MATERIALS PROVIDED>
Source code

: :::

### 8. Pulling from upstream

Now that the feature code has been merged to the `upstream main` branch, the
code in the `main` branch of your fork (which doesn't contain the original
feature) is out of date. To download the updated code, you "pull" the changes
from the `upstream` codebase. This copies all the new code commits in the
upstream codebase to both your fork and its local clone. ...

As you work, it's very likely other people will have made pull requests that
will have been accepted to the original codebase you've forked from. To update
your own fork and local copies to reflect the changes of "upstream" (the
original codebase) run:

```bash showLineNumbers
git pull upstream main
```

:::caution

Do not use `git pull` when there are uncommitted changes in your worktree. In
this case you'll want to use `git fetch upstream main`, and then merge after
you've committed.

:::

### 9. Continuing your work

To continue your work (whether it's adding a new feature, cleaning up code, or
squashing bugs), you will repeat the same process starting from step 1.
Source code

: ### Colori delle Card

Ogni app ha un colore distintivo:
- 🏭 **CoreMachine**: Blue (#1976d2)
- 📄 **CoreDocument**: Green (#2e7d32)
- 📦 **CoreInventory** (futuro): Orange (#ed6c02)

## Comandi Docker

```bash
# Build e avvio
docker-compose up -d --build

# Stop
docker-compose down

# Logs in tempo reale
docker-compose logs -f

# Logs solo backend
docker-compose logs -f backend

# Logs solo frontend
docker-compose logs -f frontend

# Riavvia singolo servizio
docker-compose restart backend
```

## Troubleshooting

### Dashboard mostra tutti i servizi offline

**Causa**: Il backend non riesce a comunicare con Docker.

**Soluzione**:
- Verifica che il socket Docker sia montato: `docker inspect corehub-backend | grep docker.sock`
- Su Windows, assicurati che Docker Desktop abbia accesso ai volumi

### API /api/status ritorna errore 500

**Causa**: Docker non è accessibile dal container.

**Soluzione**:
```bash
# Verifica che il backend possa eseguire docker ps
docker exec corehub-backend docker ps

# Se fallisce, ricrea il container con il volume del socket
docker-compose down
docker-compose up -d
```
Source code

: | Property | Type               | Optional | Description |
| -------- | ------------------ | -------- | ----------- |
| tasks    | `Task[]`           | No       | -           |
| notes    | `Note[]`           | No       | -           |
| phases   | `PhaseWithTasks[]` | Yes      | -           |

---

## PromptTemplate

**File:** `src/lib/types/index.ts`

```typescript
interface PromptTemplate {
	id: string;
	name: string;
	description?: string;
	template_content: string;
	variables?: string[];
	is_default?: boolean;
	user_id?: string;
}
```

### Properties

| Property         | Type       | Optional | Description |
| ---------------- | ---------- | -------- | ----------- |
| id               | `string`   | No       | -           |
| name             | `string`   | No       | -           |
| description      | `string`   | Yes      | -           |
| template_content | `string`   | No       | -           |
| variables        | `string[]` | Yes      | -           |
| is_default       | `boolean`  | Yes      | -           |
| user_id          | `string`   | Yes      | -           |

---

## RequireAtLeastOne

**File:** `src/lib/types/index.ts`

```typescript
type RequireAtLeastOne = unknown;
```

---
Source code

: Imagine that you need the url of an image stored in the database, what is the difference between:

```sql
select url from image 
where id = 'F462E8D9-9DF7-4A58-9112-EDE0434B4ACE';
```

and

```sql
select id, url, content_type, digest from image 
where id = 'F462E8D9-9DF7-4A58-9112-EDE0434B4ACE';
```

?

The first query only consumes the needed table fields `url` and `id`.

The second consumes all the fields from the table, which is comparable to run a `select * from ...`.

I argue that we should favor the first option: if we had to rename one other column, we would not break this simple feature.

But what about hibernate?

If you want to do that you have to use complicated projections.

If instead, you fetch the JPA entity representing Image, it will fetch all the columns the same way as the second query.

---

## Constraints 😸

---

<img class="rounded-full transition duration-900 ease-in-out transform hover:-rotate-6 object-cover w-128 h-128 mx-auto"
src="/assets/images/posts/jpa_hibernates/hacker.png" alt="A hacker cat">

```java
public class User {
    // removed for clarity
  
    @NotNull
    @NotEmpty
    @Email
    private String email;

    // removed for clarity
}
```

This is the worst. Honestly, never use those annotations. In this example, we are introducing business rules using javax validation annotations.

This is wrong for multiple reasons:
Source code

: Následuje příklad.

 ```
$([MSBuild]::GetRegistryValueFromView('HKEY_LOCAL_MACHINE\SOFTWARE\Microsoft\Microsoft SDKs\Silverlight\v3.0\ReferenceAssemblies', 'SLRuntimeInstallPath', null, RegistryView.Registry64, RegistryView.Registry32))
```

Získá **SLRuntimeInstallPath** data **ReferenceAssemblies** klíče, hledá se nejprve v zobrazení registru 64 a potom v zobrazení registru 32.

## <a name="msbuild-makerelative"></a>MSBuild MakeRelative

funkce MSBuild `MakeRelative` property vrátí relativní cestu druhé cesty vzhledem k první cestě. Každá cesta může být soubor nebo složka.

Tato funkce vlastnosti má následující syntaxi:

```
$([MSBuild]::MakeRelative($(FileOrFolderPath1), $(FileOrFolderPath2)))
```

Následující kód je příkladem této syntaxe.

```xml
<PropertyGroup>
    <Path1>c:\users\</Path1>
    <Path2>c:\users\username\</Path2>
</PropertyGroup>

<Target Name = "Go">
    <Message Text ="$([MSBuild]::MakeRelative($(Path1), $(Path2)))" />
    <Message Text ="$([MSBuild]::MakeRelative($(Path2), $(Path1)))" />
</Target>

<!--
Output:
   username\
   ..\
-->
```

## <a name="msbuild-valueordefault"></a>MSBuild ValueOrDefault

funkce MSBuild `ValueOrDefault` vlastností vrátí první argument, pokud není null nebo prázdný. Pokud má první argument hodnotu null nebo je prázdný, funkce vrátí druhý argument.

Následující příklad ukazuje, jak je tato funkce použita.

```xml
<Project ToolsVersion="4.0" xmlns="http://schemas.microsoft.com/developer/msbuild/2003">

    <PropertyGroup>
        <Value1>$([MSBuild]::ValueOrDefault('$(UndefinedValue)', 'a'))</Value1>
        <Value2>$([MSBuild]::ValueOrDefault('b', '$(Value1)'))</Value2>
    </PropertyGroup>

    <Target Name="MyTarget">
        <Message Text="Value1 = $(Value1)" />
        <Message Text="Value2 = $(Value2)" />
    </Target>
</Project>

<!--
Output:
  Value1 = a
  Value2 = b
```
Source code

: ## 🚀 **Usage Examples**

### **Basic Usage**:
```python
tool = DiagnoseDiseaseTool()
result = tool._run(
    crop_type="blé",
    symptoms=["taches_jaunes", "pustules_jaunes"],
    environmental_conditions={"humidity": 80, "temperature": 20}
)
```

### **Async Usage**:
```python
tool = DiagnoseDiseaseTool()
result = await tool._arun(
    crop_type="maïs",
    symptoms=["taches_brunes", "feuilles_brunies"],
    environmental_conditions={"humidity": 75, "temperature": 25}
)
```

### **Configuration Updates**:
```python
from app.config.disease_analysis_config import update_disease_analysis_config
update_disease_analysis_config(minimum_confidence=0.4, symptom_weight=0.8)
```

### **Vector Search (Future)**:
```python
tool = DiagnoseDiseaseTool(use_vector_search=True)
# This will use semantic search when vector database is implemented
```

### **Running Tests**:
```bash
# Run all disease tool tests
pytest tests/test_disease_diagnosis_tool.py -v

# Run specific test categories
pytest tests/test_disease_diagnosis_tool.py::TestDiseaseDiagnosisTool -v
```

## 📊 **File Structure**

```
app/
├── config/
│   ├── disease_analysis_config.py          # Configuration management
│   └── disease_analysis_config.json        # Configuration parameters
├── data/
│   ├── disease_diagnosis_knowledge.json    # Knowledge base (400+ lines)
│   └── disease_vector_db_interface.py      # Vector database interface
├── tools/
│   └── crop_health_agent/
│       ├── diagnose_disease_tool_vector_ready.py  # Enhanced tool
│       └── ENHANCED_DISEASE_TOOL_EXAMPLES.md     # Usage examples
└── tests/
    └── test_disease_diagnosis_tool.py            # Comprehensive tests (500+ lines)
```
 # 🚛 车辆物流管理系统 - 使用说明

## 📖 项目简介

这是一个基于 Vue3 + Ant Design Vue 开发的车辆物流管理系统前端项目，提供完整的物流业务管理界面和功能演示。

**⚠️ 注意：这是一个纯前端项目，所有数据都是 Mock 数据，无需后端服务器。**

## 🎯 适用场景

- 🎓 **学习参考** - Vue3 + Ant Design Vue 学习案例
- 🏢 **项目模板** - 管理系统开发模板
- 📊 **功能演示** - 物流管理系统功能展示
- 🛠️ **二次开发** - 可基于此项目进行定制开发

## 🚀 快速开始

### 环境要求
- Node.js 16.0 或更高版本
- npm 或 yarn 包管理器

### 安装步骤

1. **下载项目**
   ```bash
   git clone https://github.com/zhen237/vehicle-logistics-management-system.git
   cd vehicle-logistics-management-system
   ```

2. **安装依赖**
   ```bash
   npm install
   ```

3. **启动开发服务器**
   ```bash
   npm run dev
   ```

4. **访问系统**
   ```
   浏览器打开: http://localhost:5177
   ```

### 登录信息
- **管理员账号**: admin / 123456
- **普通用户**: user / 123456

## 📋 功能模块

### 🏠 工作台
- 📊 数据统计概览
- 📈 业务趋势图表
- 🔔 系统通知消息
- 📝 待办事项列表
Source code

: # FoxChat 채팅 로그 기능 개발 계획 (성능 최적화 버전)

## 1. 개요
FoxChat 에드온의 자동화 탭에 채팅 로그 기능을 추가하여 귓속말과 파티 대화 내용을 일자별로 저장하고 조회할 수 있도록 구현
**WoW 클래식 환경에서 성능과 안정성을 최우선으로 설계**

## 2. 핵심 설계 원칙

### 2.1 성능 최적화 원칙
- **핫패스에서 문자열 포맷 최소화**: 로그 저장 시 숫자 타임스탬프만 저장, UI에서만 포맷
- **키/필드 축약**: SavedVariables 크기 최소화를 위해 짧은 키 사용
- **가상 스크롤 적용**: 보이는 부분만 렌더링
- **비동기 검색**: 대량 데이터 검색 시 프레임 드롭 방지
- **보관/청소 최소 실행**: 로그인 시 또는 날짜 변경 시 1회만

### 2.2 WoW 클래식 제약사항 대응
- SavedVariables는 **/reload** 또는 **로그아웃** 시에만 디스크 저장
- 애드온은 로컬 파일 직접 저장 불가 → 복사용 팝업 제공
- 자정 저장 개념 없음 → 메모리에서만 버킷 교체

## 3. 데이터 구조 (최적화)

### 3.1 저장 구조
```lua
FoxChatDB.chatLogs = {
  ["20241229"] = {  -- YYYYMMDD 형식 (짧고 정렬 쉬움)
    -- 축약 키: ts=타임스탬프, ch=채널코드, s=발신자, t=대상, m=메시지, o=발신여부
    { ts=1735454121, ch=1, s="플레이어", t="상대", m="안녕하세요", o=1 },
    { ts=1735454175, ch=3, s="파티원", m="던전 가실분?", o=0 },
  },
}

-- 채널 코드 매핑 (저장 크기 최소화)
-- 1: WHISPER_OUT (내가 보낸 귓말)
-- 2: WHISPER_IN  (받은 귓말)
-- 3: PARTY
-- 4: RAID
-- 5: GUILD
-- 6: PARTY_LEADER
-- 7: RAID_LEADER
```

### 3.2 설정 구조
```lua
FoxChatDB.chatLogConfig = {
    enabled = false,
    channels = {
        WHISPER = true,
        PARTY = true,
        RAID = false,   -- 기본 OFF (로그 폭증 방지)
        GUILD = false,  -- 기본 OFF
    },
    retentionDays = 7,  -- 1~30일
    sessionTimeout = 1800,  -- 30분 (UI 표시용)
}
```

ACTIVITY> Which lines of the data include the word "query"? Copy each one.

ANSWER BELOW>
The first query only consumes the needed table fields `url` and `id`.
If instead, you fetch the JPA entity representing Image, it will fetch all the columns the same way as the second query.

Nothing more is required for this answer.